Failed adoption agency had little oversight, jurors told

23 June 2014

Failed adoption agency had little oversight, jurors told

By Brian Caldwell

KITCHENER — There was almost no financial oversight of an international adoption agency that collapsed amid scandal five years ago, jurors at a fraud trial heard Monday.

Chris Hughes, a founding board member at Imagine Adoption, testified directors had a largely "visionary" role as the Christian organization rapidly grew to include hundreds of clients.

That meant the board of directors, a legal requirement for a non-profit, had no involvement in hiring or firing, setting salaries or approving day-to-day expenditures.

Hughes said he didn't know, for instance, how much top executives were paid or that several people at the Cambridge agency had the use of corporate credit cards.

Suspect credit card purchases and agency cheques allegedly used to pay for home renovations are at the heart of the trial of Rick and Susan Hayhow, now in its second week in Kitchener court.

The former husband and wife are accused of ripping off Imagine — actually an umbrella organization for two related adoption agencies and a related charity — for about $300,000 before it went into bankruptcy in the summer of 2009.

Susan Hayhow, 48, was then the executive director and spent much of her time in Africa after starting the agency on her own just four years earlier.

Rick Hayhow, 49, was the chief financial officer after joining the agency once it had been in operation for about a year.

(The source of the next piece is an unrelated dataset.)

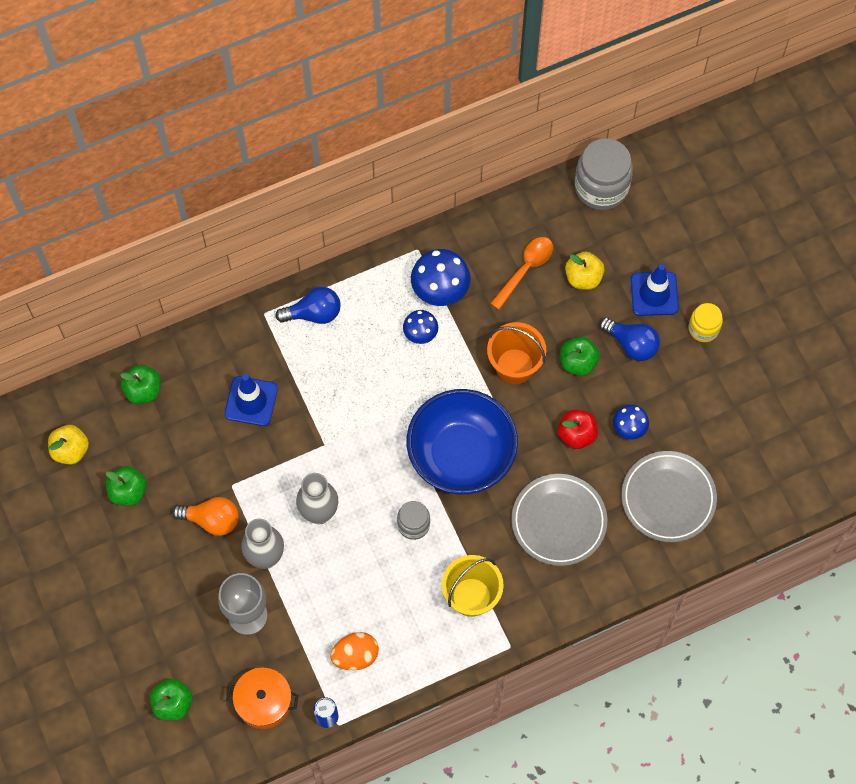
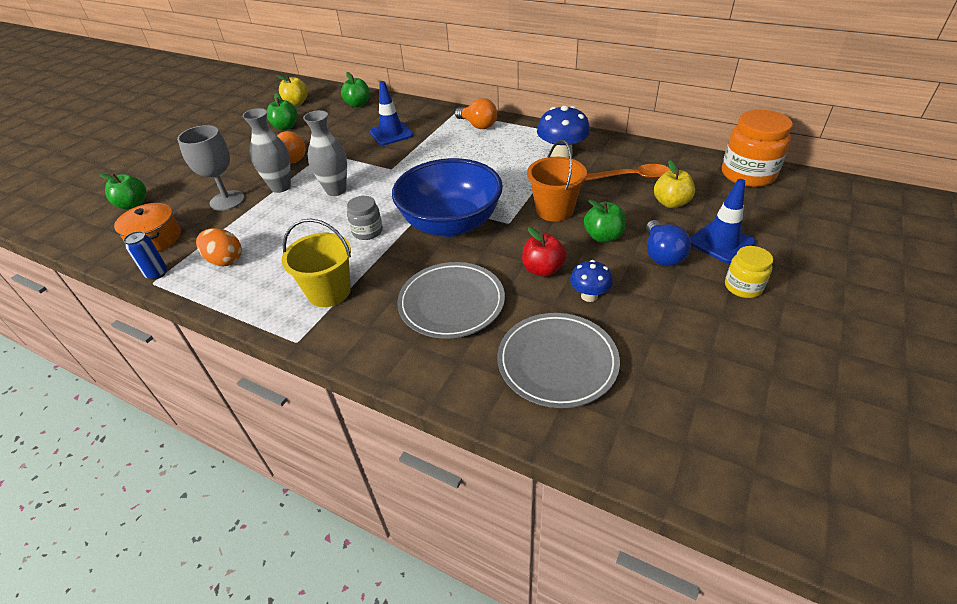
camera: 55 degrees right, 25 degrees down
blue light bulb [275,287,341,324] -> orange light bulb [455,98,497,129]
blue mushroom [403,310,438,344] -> none
grey jar [575,138,633,210] -> orange jar [722,110,793,187]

They drew a combined income of $320,000, drove leased agency vehicles and racked up about $850,000 in credit card bills in the two and a half years before the agency failed.

Hughes, now a teacher, had adopted two children from overseas, but had no experience as a director of a non-profit group when Susan Hayhow asked him to take on the unpaid position in 2005.

According to minutes of a board meeting in 2006, directors were only supposed to approve major "structural changes" at the agency.

"The board will provide support through prayer, discussion, ideas and involvement in the business plan," the minutes say.

Hughes said directors never set a policy for use of corporate credit cards, including a requirement, for instance, that personal purchases be reimbursed.

He testified he believed the agency was on solid financial ground until Rick Hayhow left with a year of severance pay — about $140,000 — and continued use of his leased vehicle over his wife's affair with agency employee and board member Andrew Morrow.

That scandal triggered financial scrutiny of the agency by Hughes and another director, leading to the discovery of alleged personal expenses.

Included were vacations, shopping at high-end clothing stores, extensive home renovations, cosmetic surgery, the purchase of a horse and season's tickets for the Toronto Raptors basketball team.

About 400 families across the country were left in limbo at various stages of the costly, lengthy process of adopting a child from overseas, primarily Ethiopia.

Cross-examination of Hughes by defence lawyers suggested the Hayhows will blame each other for any questionable expenses and the failure to repay them.